The Social Scribe Tribe

The hottest chroniclers of what’s new, what’s happening—and who matters now.

The only thing changing faster than the fabric of our society is the people on the front lines reporting back. Not so long ago, there were clear lanes for social commentators: high society scribes who tracked the climbers with Capote-esque attention to dress and status; observers of social and sexual mores like Candace Bushnell, and a slew of business insiders who took us behind the scenes at power lunches. (Remember those?)

The new cohort has no intention of sticking to lanes. The one thing they share (along with pithy observations and enviable access) is an innate understanding of the overlap between the worlds of society, media, business, and culture. Here, five of the most influential to follow now.

Meet: Emily Sundberg

Why she matters: Sundberg writes the buzzy Substack newsletter, Feed Me, which is tangentially about business and very much about how we live (and spend) now—and, essentially, a digest of all other news we might have missed. Her insights are gossipy, smart and about as far away from the Wall Street Journal as you can get, but we can guarantee the WSJ is keeping its eye on her.

The beat: Janice Min, one-time editor of Us Weekly, had this to say in a New York Times profile of Sundberg, “She’s almost like a Carrie Bradshaw of her generation. . . If Sex and the City was about the search for romantic fulfillment, Emily’s voyeurism is about money and that same sense of it being possibly unattainable, frustrating and, for some, something that comes easy.”

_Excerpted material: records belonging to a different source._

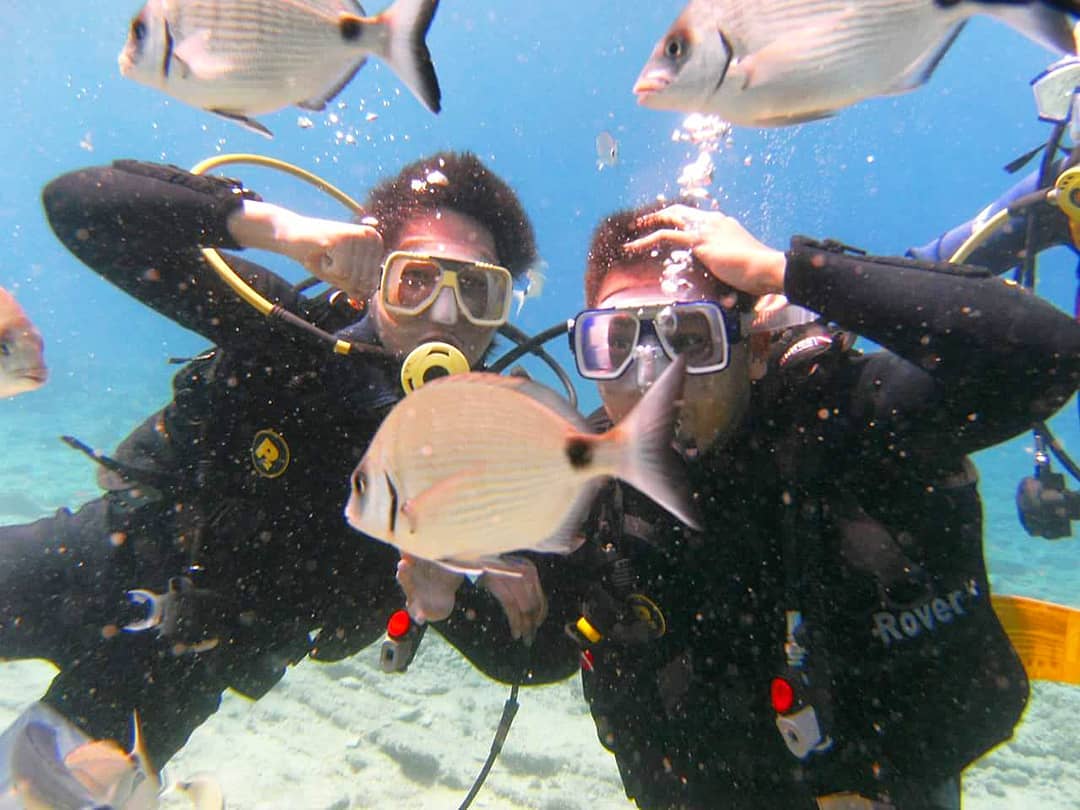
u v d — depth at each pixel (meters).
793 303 0.73
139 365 12.30
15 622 0.98
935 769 0.71
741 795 0.77
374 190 1.03
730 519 0.75
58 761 0.64
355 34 0.52
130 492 0.93
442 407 0.41
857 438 0.73
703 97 0.45
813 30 0.45
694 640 0.75
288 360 0.88
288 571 0.89
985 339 0.65
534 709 1.96
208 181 0.85
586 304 0.91
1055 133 1.22
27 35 12.34
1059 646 0.86
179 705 0.93
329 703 1.83
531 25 14.16
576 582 0.84
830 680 0.68
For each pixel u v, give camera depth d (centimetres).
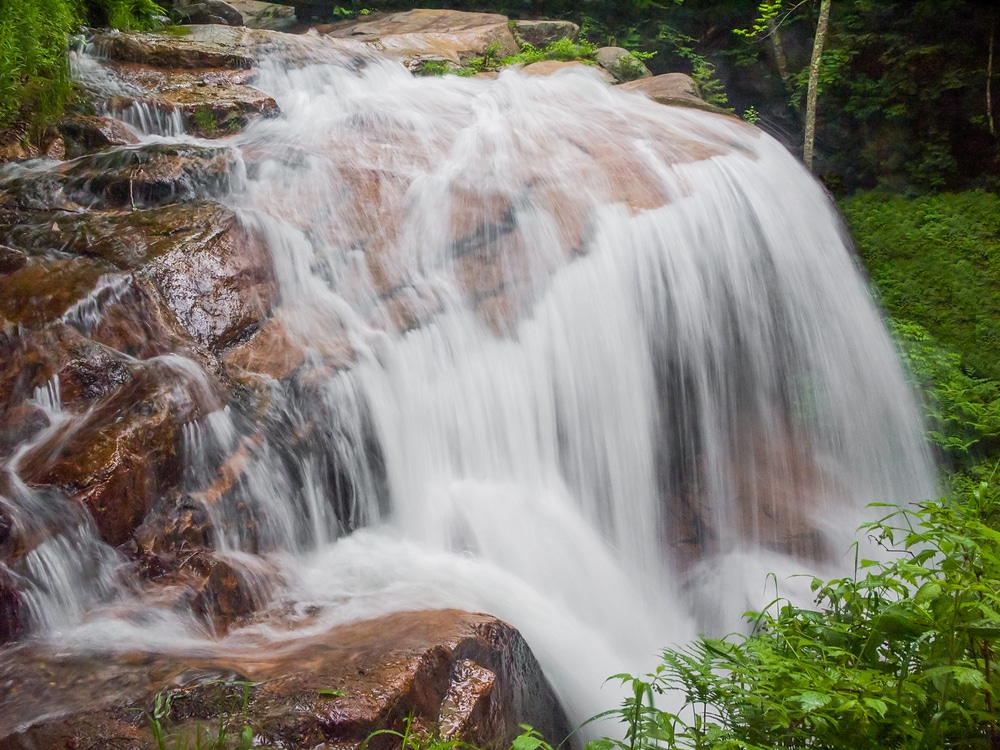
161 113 967
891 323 1115
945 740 341
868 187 1752
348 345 703
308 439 632
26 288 609
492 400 751
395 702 379
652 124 1089
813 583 457
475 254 824
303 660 418
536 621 573
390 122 1044
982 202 1488
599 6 1989
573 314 814
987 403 1027
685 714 550
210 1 1488
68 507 477
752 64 1916
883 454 979
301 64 1170
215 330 654
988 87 1639
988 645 352
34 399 550
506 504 718
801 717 343
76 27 1118
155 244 679
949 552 389
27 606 442
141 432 524
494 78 1333
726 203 947
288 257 746
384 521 677
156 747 352
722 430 901
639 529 828
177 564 509
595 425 818
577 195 893
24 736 360
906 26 1712
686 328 884
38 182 795
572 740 505
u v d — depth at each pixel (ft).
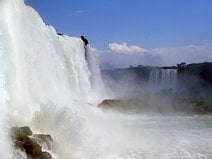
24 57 81.87
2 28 72.69
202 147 73.72
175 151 70.44
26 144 55.31
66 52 128.67
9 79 70.74
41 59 92.79
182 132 90.22
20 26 83.25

The back story: Sundberg, who grew up on Long Island, is a graduate of The Fashion Institute of Technology. She worked at New York magazine and as a creative strategist for Meta before launching Feed Me in 2022.

Hot take: Feed me after dark. Like any good entrepreneur, Sundberg keeps her overhead low and her tone informal. “The highlight of my day was the ginger scone and salty whipped butter at Gem Home. . . Most of the people dining (if you could call it that) there were young women on laptops, switching between shopping tabs and Substack. Who needs a members’ club when you can enjoy $7 scones and fat focaccia sandwiches at a table full of happy women in Alo leggings. I’m serious, who needs the former if you have the latter? Not me.”

Emily Sundberg, writer of Substack newsletter Feed Me
Emily Sundberg, author of buzzy Substack newsletter, Feed Me, “has become an object of fascination in media and finance circles,” according to fellow commentator, New York Times media correspondent Jessica Testa. Photo by Sansho Scott/BFA.com
Jessica Testa, media correspondent for the New York Times
Testa writes about “the characters and companies within nontraditional media, including those behind newsletters, podcasts and new video formats.” A former fashion reporter, she was also a writer at BuzzFeed News. Photo by Yvonne Tnt/BFA.com

Meet: Jessica Testa

Why she matters: Testa covers new media from old but still influential media, the New York Times. If you want to learn about the latest podcast, newsletter, and video trends first, she’s who you turn to.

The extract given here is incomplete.